(Beginning of Exercise data)
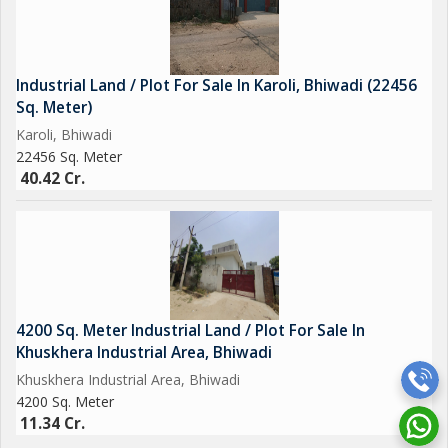
Industrial Land / Plot For Sale In Karoli, Bhiwadi (22456
Sq. Meter)
Karoli, Bhiwadi
22456 Sq. Meter
40.42 Cr.
4200 Sq. Meter Industrial Land / Plot For Sale In
Khuskhera Industrial Area, Bhiwadi
Khuskhera Industrial Area, Bhiwadi
4200 Sq. Meter
11.34 Cr.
(End of Exercise data)
What you should do: What comes back should match the records exactly, minus any pictures.

Result of the exercise:
Industrial Land / Plot For Sale In Karoli, Bhiwadi (22456
Sq. Meter)
Karoli, Bhiwadi
22456 Sq. Meter
40.42 Cr.
4200 Sq. Meter Industrial Land / Plot For Sale In
Khuskhera Industrial Area, Bhiwadi
Khuskhera Industrial Area, Bhiwadi
4200 Sq. Meter
11.34 Cr.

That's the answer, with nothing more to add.